Last week a remarkable old man resigned as finance committee chairman of U. S. Steel Corp. He will be succeeded in this No. 2 job in the biggest industrial enterprise in the U. S. by a remarkable young man just half his age. The old man was William J. Filbert, bald, popeyed, secretive master of Steel's endless columns of statistics. Presumably he was 70, Steel's compulsory retirement age, since it was inconceivable that Mr. Filbert would quit voluntarily. One of the few ascertainable dates in Mr. Filbert's virtually dateless career is 1881, the year he went to work for Chicago & North Western Ry. By 1901 when the Steel Corp. was founded, Mr. Filbert was already marshalling facts & figures in one of the component companies. A legendary figure listed in neither Social Register nor Who's Who, he has been sitting on Steel's directorate since 1919 as the equal of such men as Myron Charles Taylor, John Pierpont Morgan, Sewell Lee Avery, Walter Gifford, George Fisher Baker, Thomas W. Lament. He will continue to sit there after he starts drawing his pension Jan. 1.*

Mr. Filbert's successor is Edward Riley Stettinius Jr., who is handsome, likable, supercharged with energy and white-haired at 35. His services were acquired by Steel Corp. last year after a meteoric rise to a General Motors vice-presidency and a brief but intense interlude in NRA. Son of the late Morgan Partner who directed Allied purchasing in the U. S. during the War, he is an executive by inheritance as well as by choice. Long on organization, strong on public relations, he has attended so many conferences and meetings that he habitually says "Gentlemen" even when talking to only two people.

Edward Riley Stettinius will probably never know so much about steel making as Steel's President William A. Irvin. He certainly will never know so much about Steel's finances as the fabulous Mr. Filbert. Yet he is apparently being groomed to succeed Chairman Myron Taylor. And Mr. Taylor, like his predecessor, is not a steel man but a lawyer. The Steel Corp.'s prime requirement is executive talent. If pure essence of executive potency can move brontosaurian Steel Corp., Edward Riley Stettinius will surely move it.

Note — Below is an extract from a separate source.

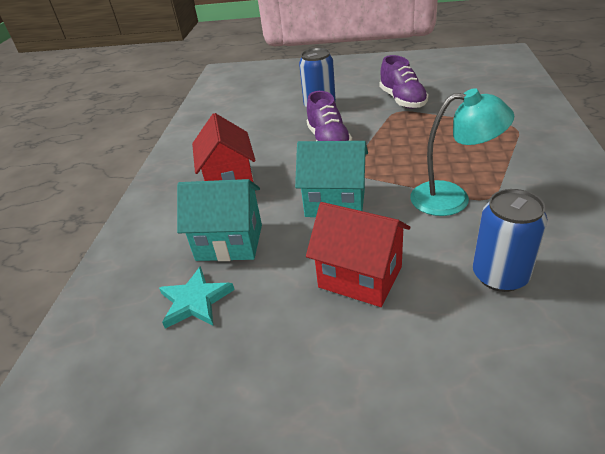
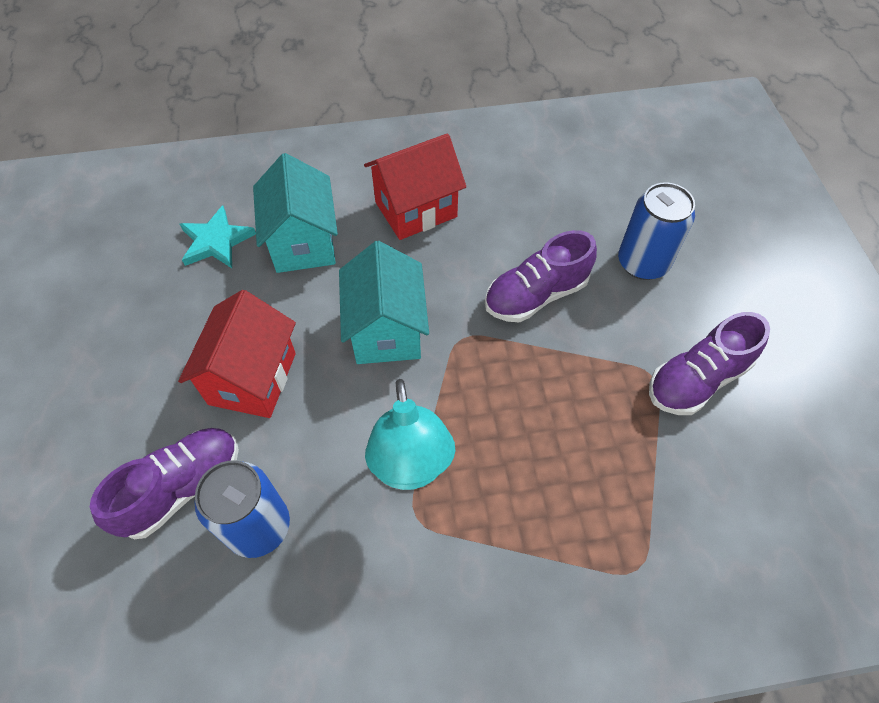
camera: 70 degrees right, 20 degrees up
none -> purple shoe [90,428,239,539]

* Hardiest of the Filbertian legends concerns his middle name. This originated' with the late Judge Elbert Gary, who once declared that after knowing Mr. Filbert 35 years he was still unable to discover what the "J" stood for. The story was perpetuated in dozens of press, biographies of Steelman Filbert. As anyone could discover by asking Mrs. Filbert, the "J'' stands for James.